How to become a councillor
Parish councillors are elected by the public and serve four-year terms. Following elections, councils appoint a chair, or town mayor in town councils.
Parish councillors were unpaid positions until 2004 when allowance schemes were introduced to encourage more people to stand. Allowances, which tend not to be very large are at the discretion of the individual councils and they often choose to maintain a strictly unpaid status.
The Election Procedure Ordinary elections of local councillors take place on the first Thursday in May every four years. For most local councils election year is 2003, 2007 etc. but where the principal authority (county, district and unitary authority) councillor is elected in some other year that is also the year of the local council election. Reorganisation of local government may cause alteration of the election day and election year in some cases.
The election timetable is as follows:
• Publication of notice of election: Not later than the twenty-fifth day before the day of election.
• Delivery of Nomination papers: Not later than noon on the nineteenth day before the day of election.
• Publication of list of candidates: Not later than noon on the seventeenth day before the day of election.
• Delivery of notices of withdrawals of candidature: Not later than noon on the sixteenth day before the day of election.
• Notice of Poll: Not later than the sixth day before the day of election.
• Polling: Between 07:00 and 22:00 on the day of election.
In calculating the timetable the Bank holidays and weekends are disregarded.
A prospective candidate must deliver or send by post to the Returning Officer a valid nomination paper. This form is obtained from the Officer. The candidate's surname, forenames, residence and description (if required) must be entered and his or her number and prefix letter from the current register of electors. The Returning Officer has a copy of this register, and the clerk of the local council normally has one.

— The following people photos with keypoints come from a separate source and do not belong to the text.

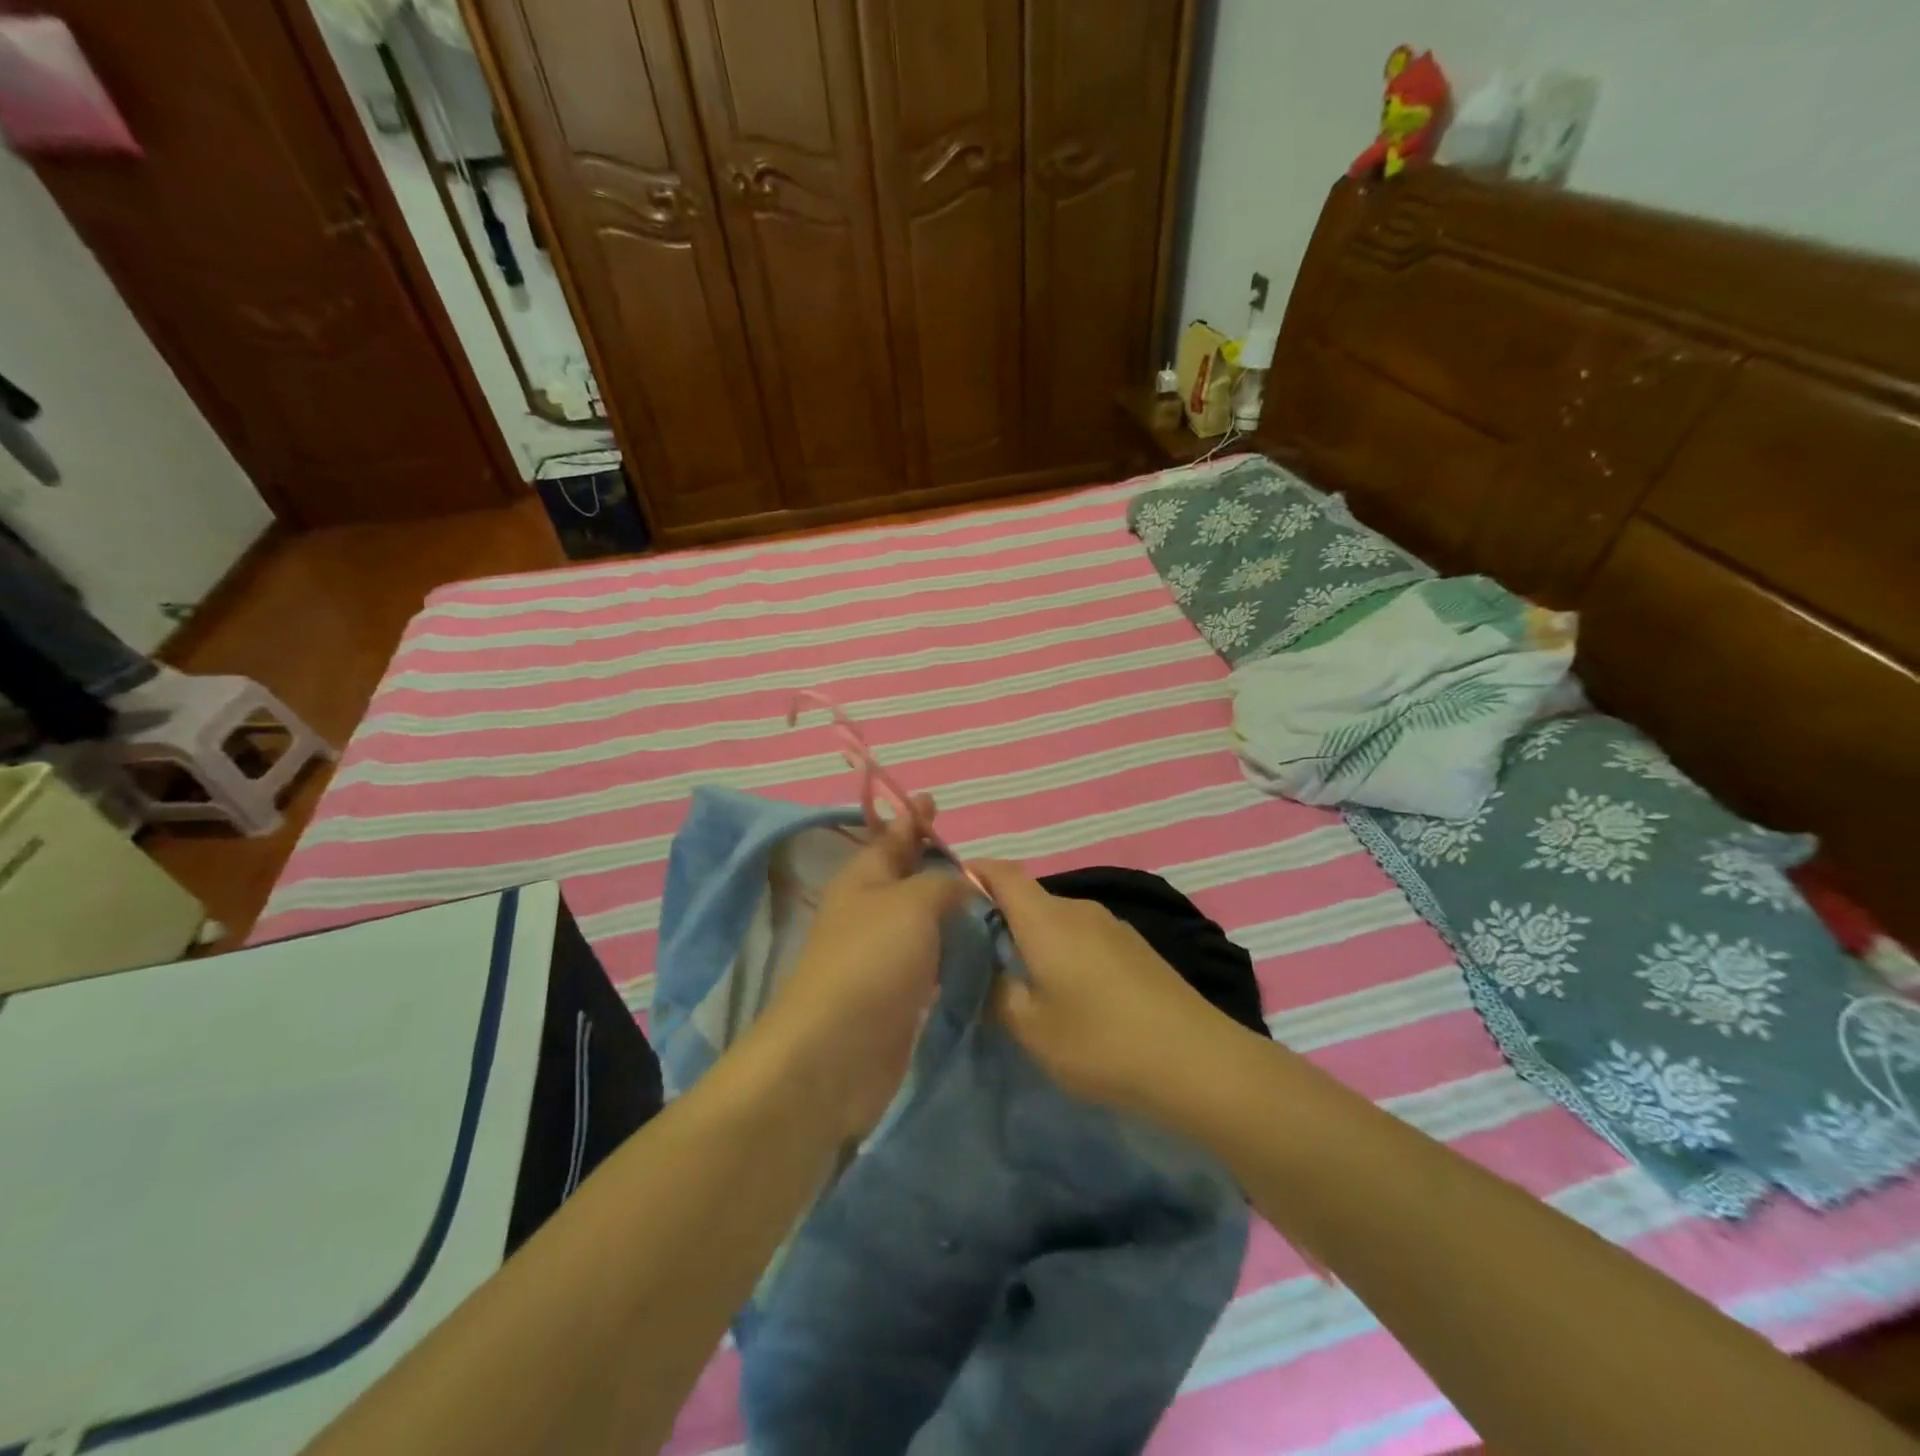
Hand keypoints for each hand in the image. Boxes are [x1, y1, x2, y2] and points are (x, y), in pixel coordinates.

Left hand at [756, 795, 969, 1138]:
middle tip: (980, 853)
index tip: (933, 800)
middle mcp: (872, 911)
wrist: (837, 1051)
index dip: (913, 818)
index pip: (892, 836)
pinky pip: (931, 959)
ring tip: (990, 895)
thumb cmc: (872, 960)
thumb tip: (964, 881)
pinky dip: (952, 948)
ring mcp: (884, 955)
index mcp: (864, 879)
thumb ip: (943, 883)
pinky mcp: (899, 994)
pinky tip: (980, 946)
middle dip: (937, 861)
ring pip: (923, 919)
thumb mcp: (912, 902)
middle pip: (908, 876)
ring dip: (950, 907)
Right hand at [974, 860, 1244, 1119]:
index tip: (946, 895)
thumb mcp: (1031, 1029)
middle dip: (998, 918)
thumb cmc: (1101, 1042)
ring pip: (1056, 919)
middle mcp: (1078, 909)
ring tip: (1018, 981)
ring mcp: (1111, 925)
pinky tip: (1066, 993)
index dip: (971, 873)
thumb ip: (996, 993)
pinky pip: (1082, 936)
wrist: (1197, 1062)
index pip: (1000, 872)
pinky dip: (1062, 951)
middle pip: (1027, 897)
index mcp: (1046, 918)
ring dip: (1032, 939)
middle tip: (975, 957)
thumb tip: (985, 972)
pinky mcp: (1135, 947)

The nomination paper must also contain similar particulars of a proposer and a seconder. They must be electors for the area for which the candidate seeks election (i.e. the parish, community or town or the ward if it is divided into
wards): they must sign it.
The returning officer appointed by a principal authority (district, borough, county or unitary authority) is the person responsible for the conduct and arrangement for community, parish and town council elections. If you are considering becoming a candidate for election it could be wise to contact the Returning
Officer to obtain any more detailed information. Also for more information about what life is like as councillor contact your local County Association of Local Councils or alternatively your local community, parish or town council.
But the election is not for a few years
If a seat becomes vacant mid-term (or if there are not enough candidates to fill all council seats at election time) the council will hold a by-election. In certain circumstances the council may then co-opt members to the council.